Quickstart
Access
Decode GA4 is distributed via BigQuery Analytics Hub, available in all regions and multi-regions. Currently access is only on a private-offer basis, with billing via your existing linked billing account on a flat rate per TiB processed basis.
Contact ga4@decodedata.io
to request private offer terms.
Pre-requisites
In order to deploy Decode GA4, you first need to create a Google Cloud Storage (GCS) bucket. This will be the storage location for compressed, transformed events data. Creating a new bucket can be achieved through the Google Cloud user interface, command line or client libraries, and the executing user or service account must have storage.objects.create
permissions on the bucket.
Installation
The minimum configuration required is simply the location of your inbound GA4 BigQuery dataset (ga4_dataset_id
) and the name of the GCS bucket (gcs_bucket_name
) to be used for transformed base events data.
Configuration
The following options are required at a minimum in order to
NAME | VALUE | Details |
---|---|---|
ga4_dataset_id | STRING | The ID of the dataset containing your BigQuery export, in the format project_id.analytics_XXXXXXX . |
gcs_bucket_name | STRING | The name of the Google Cloud Storage bucket in which to store compressed, transformed data. |
Deployment
Decode GA4 is installed by copying the following script to your BigQuery console, updating the configuration and running the updated script.

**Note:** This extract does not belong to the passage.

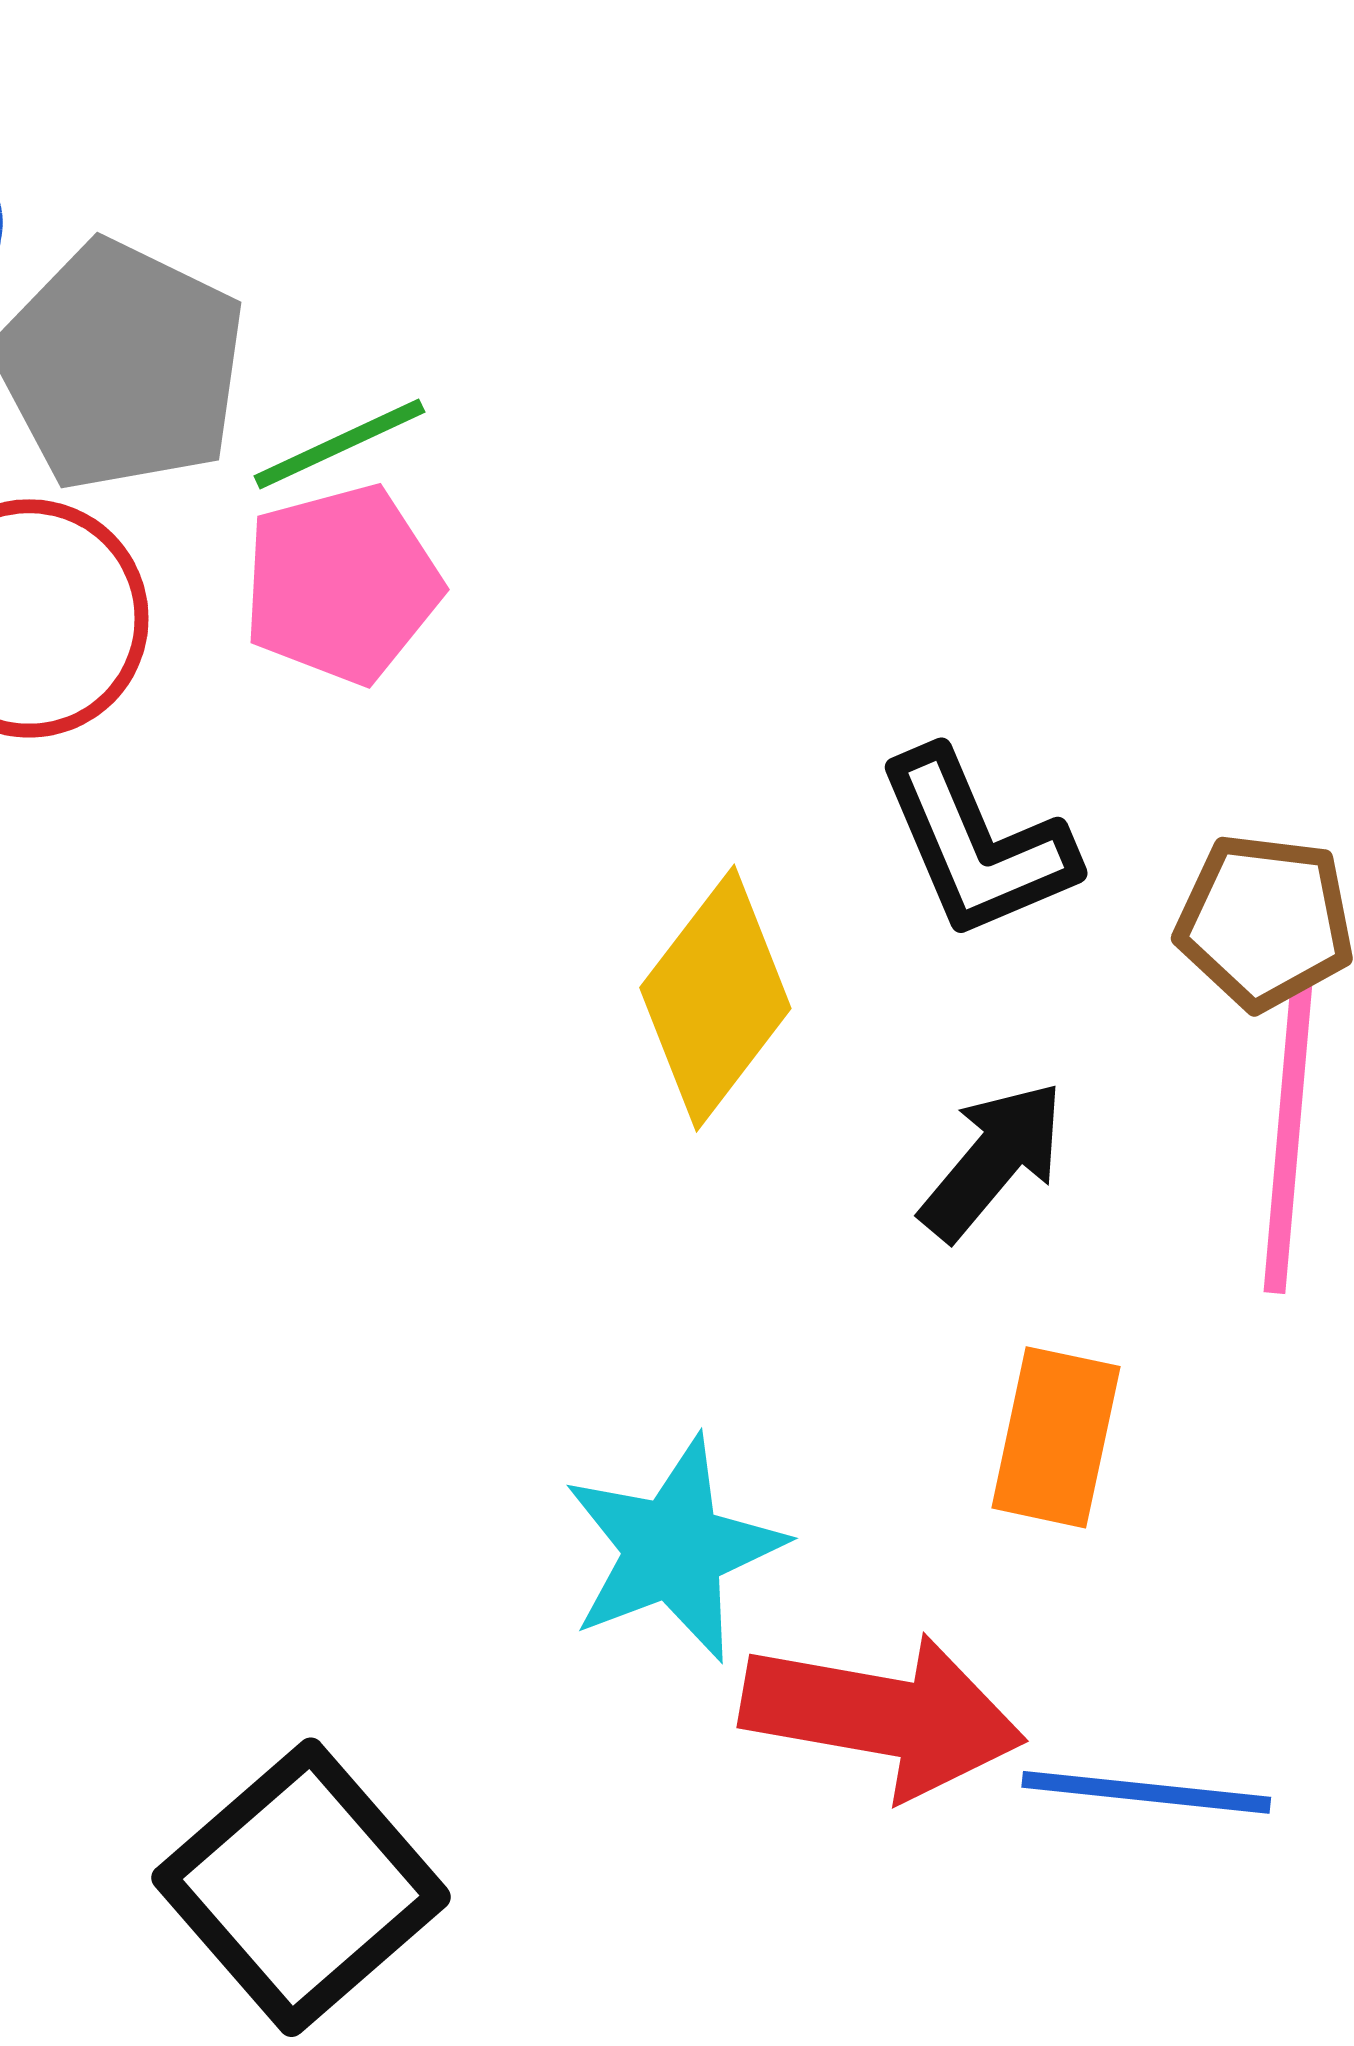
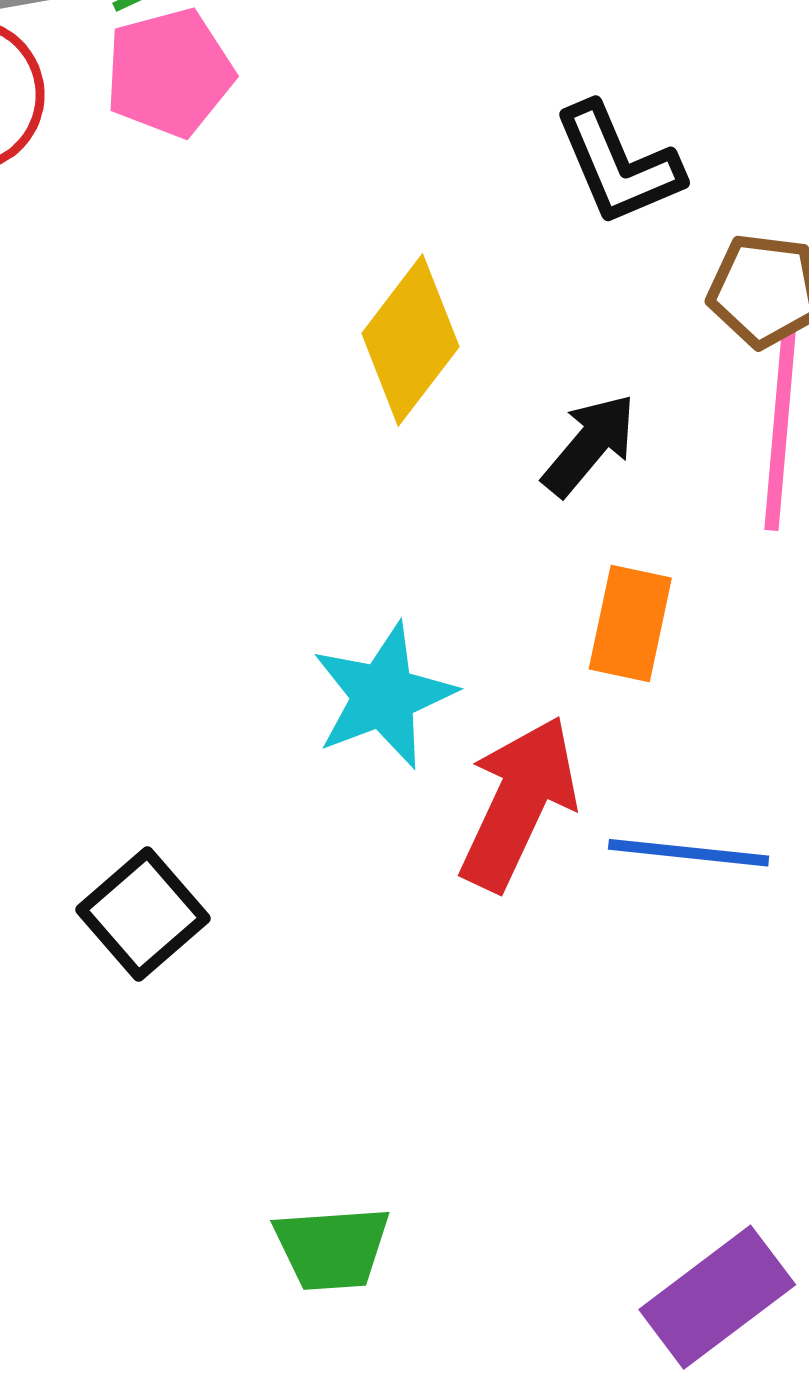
black L-shape: (977, 844) -> (618, 164), moved
red arrow: (883, 1716) -> (518, 803), turned -75
black square: (301, 1887) -> (143, 914), size x0.7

Note that all configuration options
are set using the options
JSON variable.
DECLARE options JSON;
DECLARE deployment_script STRING;
SET options = JSON """
{
"ga4_dataset_id": "project_id.dataset_id",
"gcs_bucket_name": "your_gcs_bucket_name"
}
""";
SET deployment_script = (
SELECT * FROM `decode-ga4.eu.generate_deployment_script`(options));
EXECUTE IMMEDIATE (deployment_script);
Execution
This will create the BigQuery dataset decode_analytics_XXXXXXX
, which will contain the stored procedure deploy_decode_ga4()
, including the deployment options. Run this deployment function using:
CALL `project_id.decode_analytics_XXXXXXX.deploy_decode_ga4()`
This will result in the following resources being deployed in your destination dataset and bucket.
Outputs
BigQuery Dataset
The decode_analytics_XXXXXXX
dataset will be created, containing configuration, functions, logs and the base events
external table. Note that the destination dataset can be overridden by setting decode_ga4_dataset_id
in the configuration options
JSON.
Google Cloud Storage Bucket Folders
The /decode-ga4/events
folder hierarchy will be created in the specified GCS bucket, with separate date-segregated subfolders containing compressed, transformed based events data. The file structure is as follows.
decode-ga4
└── events
├── partition_date=2025-02-01
│ ├── events_0000000000.gzip
│ ├── events_0000000001.gzip
│ └── events_0000000002.gzip
├── partition_date=2025-02-02
│ ├── events_0000000000.gzip
│ ├── events_0000000001.gzip
│ ├── events_0000000002.gzip
│ └── events_0000000003.gzip
└── ...
BigQuery Table
The base events
BigQuery external table will be created, which is hive-partitioned to access enable efficient access to the compressed data in GCS, using partition_date
as the partitioning column.
Execution Function
The run_decode_ga4
function will be deployed in your destination decode_ga4_dataset_id
dataset, containing the specific deployment options defined upon initial installation. Upon invocation, this executes an incremental update on the transformed event data. This can be invoked manually, on a schedule or on an event-driven basis by executing:
CALL `decode_ga4_dataset_id.run_decode_ga4()`
Note that if this is invoked and there is no new data detected, only negligible metadata query costs are incurred.